Top Senate Democrats oppose more weed taxes

Sweeney, Scutari, Ruiz want all marijuana tax revenues dedicated to combatting effects of systemic racism

By Nikita Biryukov, November 09 2020 5:17 pm

Senate President Steve Sweeney (D-West Deptford) and two of the chamber’s top marijuana advocates came out in opposition to additional taxes on recreational marijuana Monday.

“We should not touch the voter-approved tax schedule. We should not impose any additional taxes that will put the cost of legally purchasing marijuana out of reach for the communities that have been impacted the most,” Sweeney and State Sens. Teresa Ruiz (D-Newark) and Nicholas Scutari (D-Linden) said in a joint statement.

The constitutional amendment legalizing recreational marijuana capped the state sales tax on marijuana purchases at 6.625%, with local government given the option to levy their own 2% tax.

On Monday, Assembly Speaker Craig Coughlin (D-Woodbridge) and Gov.
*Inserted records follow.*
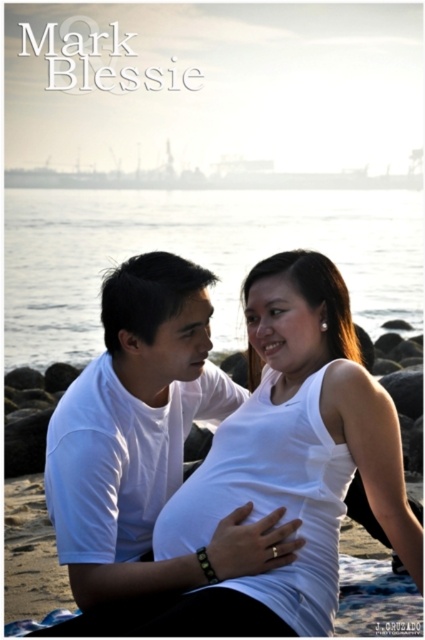
Looking at this image, you are a photographer trying to capture the sunset scene. You notice the white smooth tank top at center and the clear water at center. Which object is closer to the camera? Please explain your reasoning based on the scene description.

The white smooth tank top at center is in front of the clear water at center, so it is closer to the camera.

You are a photographer planning to take a sunset photo of the two people on the beach. The scene includes a white smooth tank top at center and clear water at center. Which object should you focus on first if you want to capture the reflection of the sunset in the water?

You should focus on the clear water at center first because the white smooth tank top at center is positioned on the right side of it, and the water is more likely to reflect the sunset.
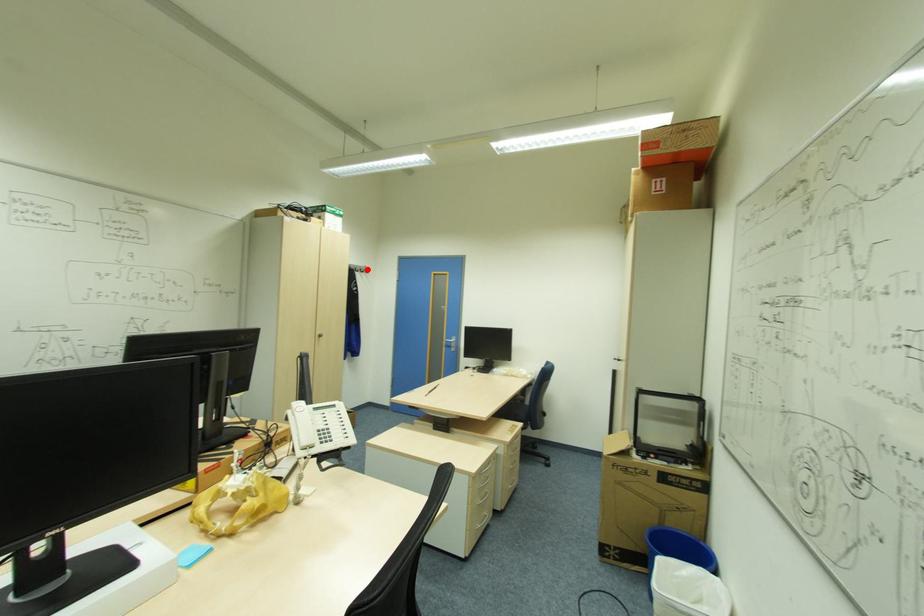
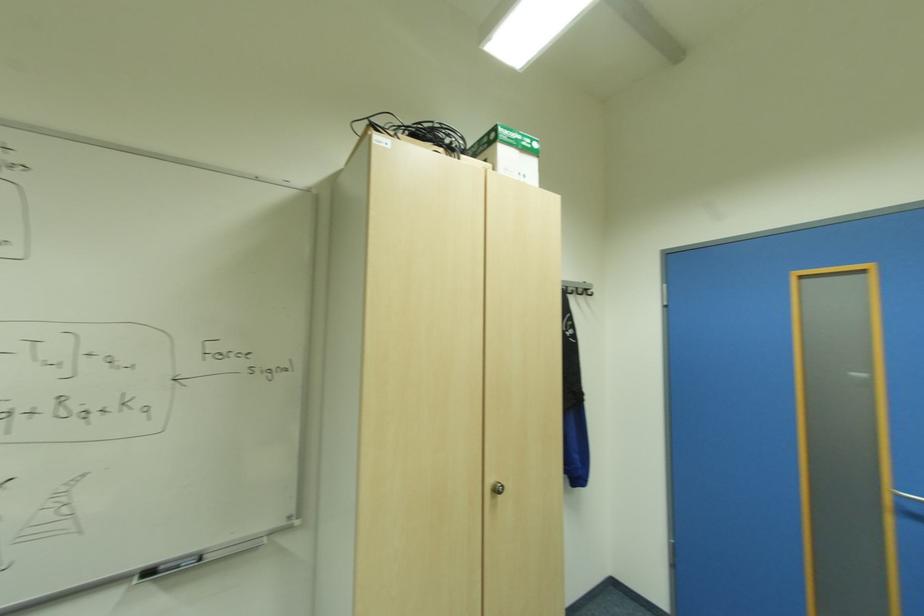
The point at the highlighted location is marked in the first image. Where is the corresponding point in the second image?

(588, 291)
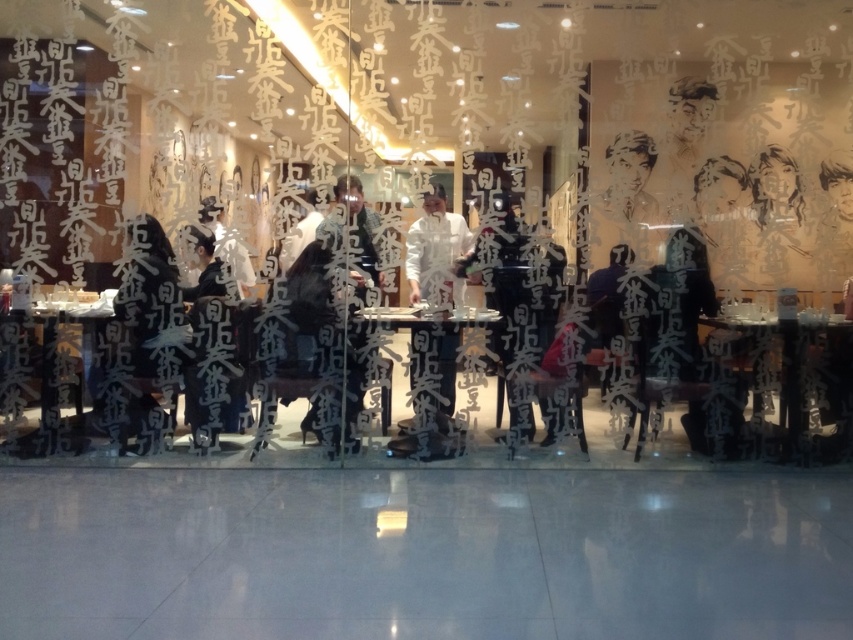
You are a customer entering the restaurant and see two points marked in the image. The first point is at coordinate point (833, 401) and the second is at coordinate point (180, 324). Which point is closer to you as you enter the restaurant?

Point (180, 324) is closer to you as you enter the restaurant because point (833, 401) is behind it.

You are a guest at this restaurant and want to place your black matte jacket at left on the transparent glass table at lower right. Will the jacket fit on the table?

The transparent glass table at lower right is shorter than black matte jacket at left, so the jacket may not fit properly on the table due to the table being shorter in height than the jacket.

You are a customer in the restaurant and you want to place your phone on the transparent glass table at lower right. However, you notice that the glass table is reflecting the Chinese characters on the wall behind it. Where would the reflection of the point at coordinate point (788, 378) on the glass table appear?

The reflection of the point at coordinate point (788, 378) on the glass table would appear directly below the original point, at the same horizontal position but mirrored vertically. Since the glass table is reflecting the Chinese characters on the wall behind it, the reflection would be located at coordinate point 0.592, 0.075.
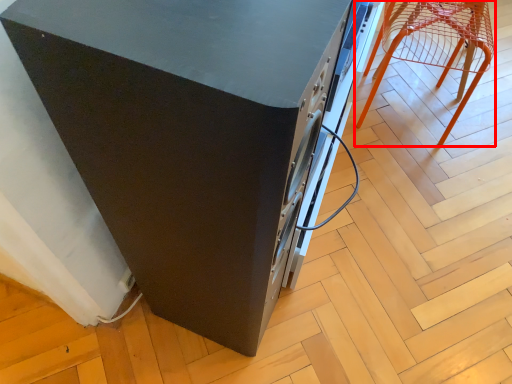
Question: Observing the image, what is the correct spatial positioning of furniture (annotated by the red box) in reference to home appliance?

Choices:
 (A) left
 (B) right

Answer: (B)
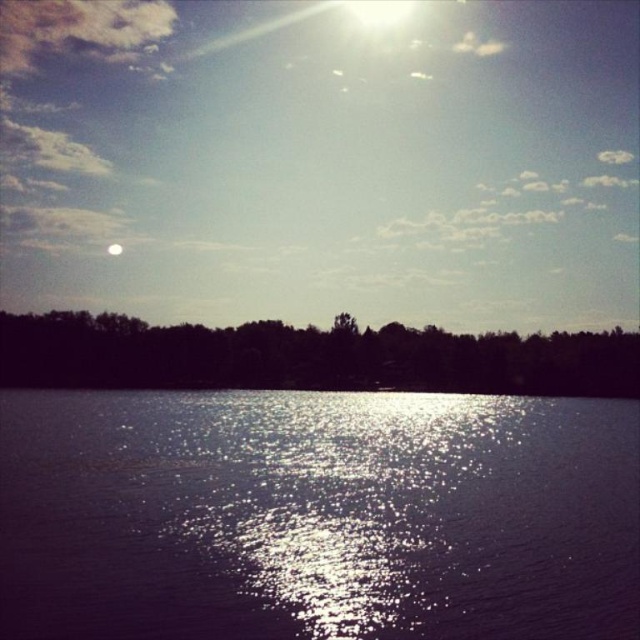
Question: Which is farther from the glistening reflective water at center?

Choices:
 (A) white glossy moon at upper center
 (B) silhouette leafy trees at center

Answer: (A)

Question: Does silhouette leafy trees at center appear on the left side of white glossy moon at upper center?

Choices:
 (A) yes
 (B) no

Answer: (B)

Question: Does silhouette leafy trees at center appear on the right side of white glossy moon at upper center?

Choices:
 (A) no
 (B) yes

Answer: (B)

Question: In this image, where is glistening reflective water at center located relative to white glossy moon at upper center?

Choices:
 (A) right
 (B) left

Answer: (A)

Question: Among these objects, which one is farthest from the camera?

Choices:
 (A) silhouette leafy trees at center
 (B) glistening reflective water at center
 (C) white glossy moon at upper center

Answer: (C)

Question: Which of the following is the farthest from the observer?

Choices:
 (A) silhouette leafy trees at center
 (B) white glossy moon at upper center

Answer: (B)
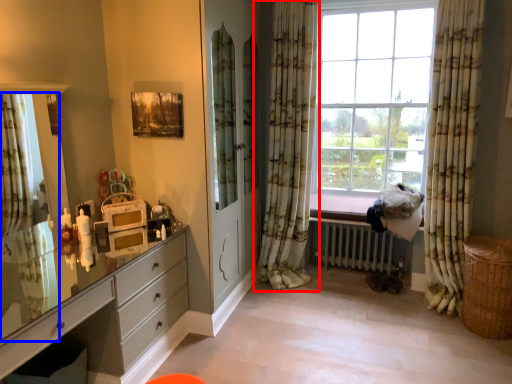
Question: Which object is closer to the camera taking this photo, curtain (highlighted by a red box) or curtain (highlighted by a blue box)?

Choices:
 (A) curtain
 (B) curtain

Answer: (B)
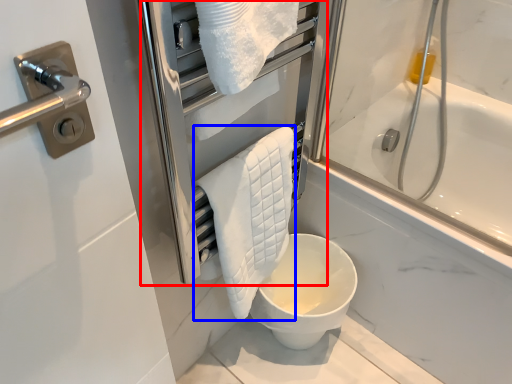
Question: Among these objects, which one is nearest to the camera, screen door (highlighted by a red box) or bath towel (highlighted by a blue box)?

Choices:
 (A) screen door
 (B) bath towel

Answer: (A)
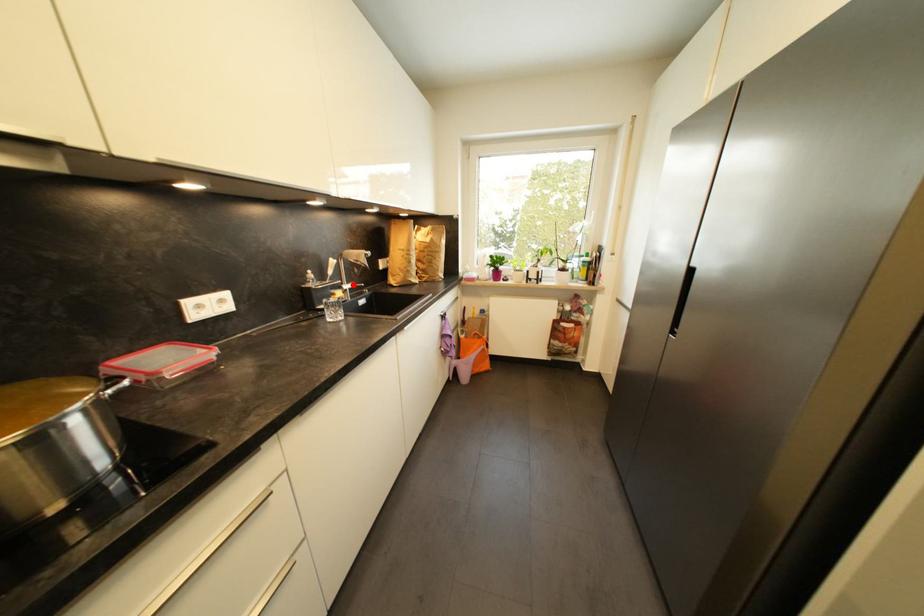
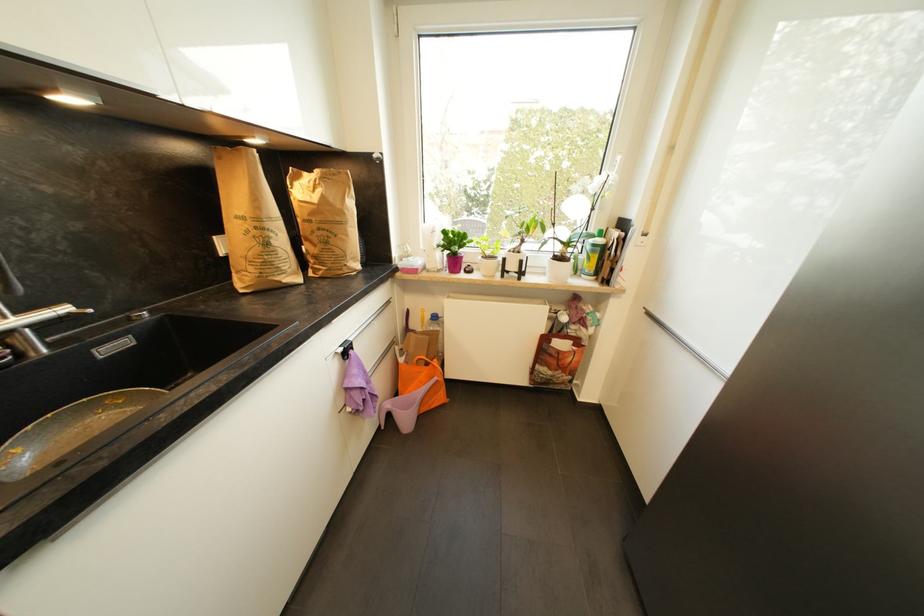
In the second image, find the point that corresponds to the highlighted location in the first image.

(27, 313)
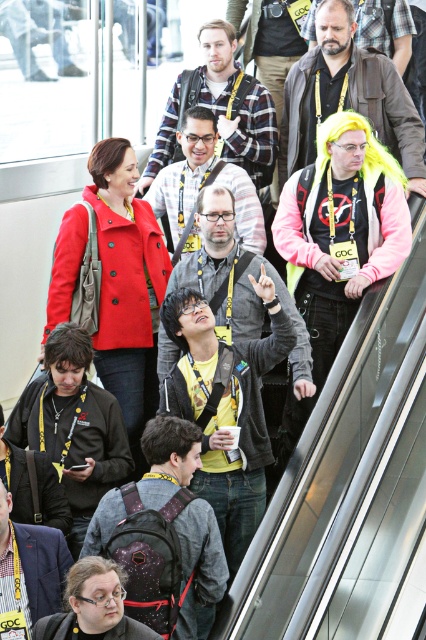
Question: Is shiny yellow wig at upper right bigger than plaid shirt at upper center?

Choices:
 (A) yes
 (B) no

Answer: (A)

Question: Does plaid shirt at upper center have a smaller size compared to matte gray hoodie at center?

Choices:
 (A) yes
 (B) no

Answer: (A)

Question: Is shiny yellow wig at upper right positioned in front of matte gray hoodie at center?

Choices:
 (A) yes
 (B) no

Answer: (A)

Question: Which object appears farthest from the camera in this image?

Choices:
 (A) plaid shirt at upper center
 (B) shiny yellow wig at upper right

Answer: (A)

Question: Considering the real-world distances, which object is farthest from the shiny yellow wig at upper right?

Choices:
 (A) matte gray hoodie at center
 (B) plaid shirt at upper center

Answer: (A)

Question: Which point is closer to the camera?

Choices:
 (A) (144, 177)
 (B) (339, 8)
 (C) (233, 172)

Answer: (B)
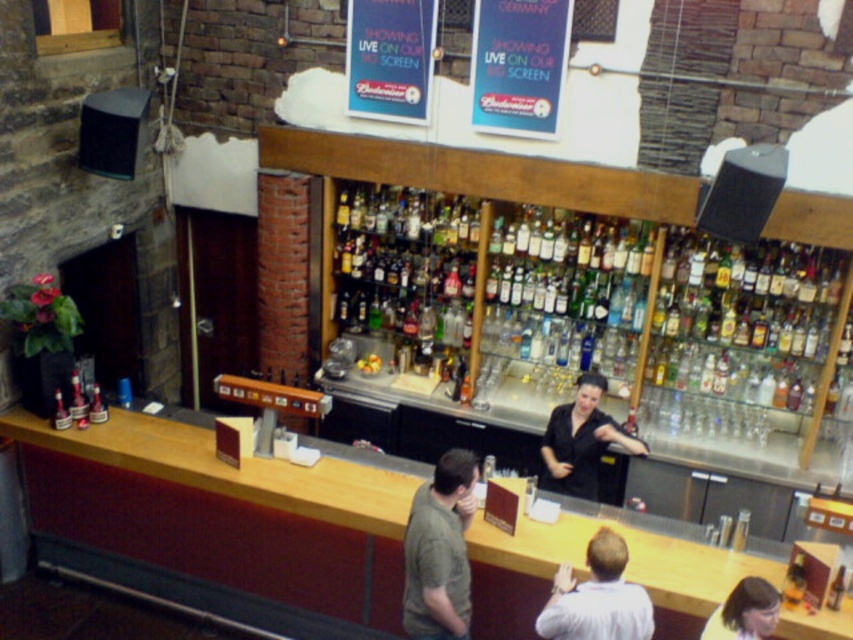
Question: Which object appears farthest from the camera in this image?

Choices:
 (A) black matte shirt at center
 (B) light brown shirt at center
 (C) matte green shirt at center

Answer: (A)

Question: Which is nearer to the light brown shirt at center?

Choices:
 (A) matte green shirt at center
 (B) black matte shirt at center

Answer: (A)

Question: Is light brown shirt at center positioned at the back of blonde hair at lower right?

Choices:
 (A) no
 (B) yes

Answer: (B)

Question: Can you confirm if light brown shirt at center is positioned below black matte shirt at center?

Choices:
 (A) yes
 (B) no

Answer: (A)

Question: Which object is positioned farthest from the black matte shirt at center?

Choices:
 (A) matte green shirt at center
 (B) light brown shirt at center
 (C) blonde hair at lower right

Answer: (A)

Question: Can you confirm if light brown shirt at center is positioned to the right of blonde hair at lower right?

Choices:
 (A) no
 (B) yes

Answer: (A)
Phil Murphy announced support for a user fee and excise tax, respectively, on marijuana sales.

Because of the way the ballot question was worded, those taxes wouldn’t be applied at the point of sale, but the costs would still likely be passed onto consumers.

The senators further called for all revenues from marijuana sales be dedicated toward communities of color disproportionately impacted by the war on drugs.

“We are announcing today that all state revenue from legalized adult-use cannabis should be dedicated to impacted communities to reverse the harmful effects of systemic racism in our criminal justice system, from arrest to sentencing to incarceration,” they said. “Those drug laws, with their mandatory minimum sentences, destroyed the lives of too many people of color, and we need to ensure that those new revenues are dedicated where they can do the most good to revitalize our communities.”

The draft of the enabling legislation advanced by the Senate Judiciary and Assembly Oversight Committees on Monday drew criticism from activists who said the measure provided more funding to police than it did to those communities.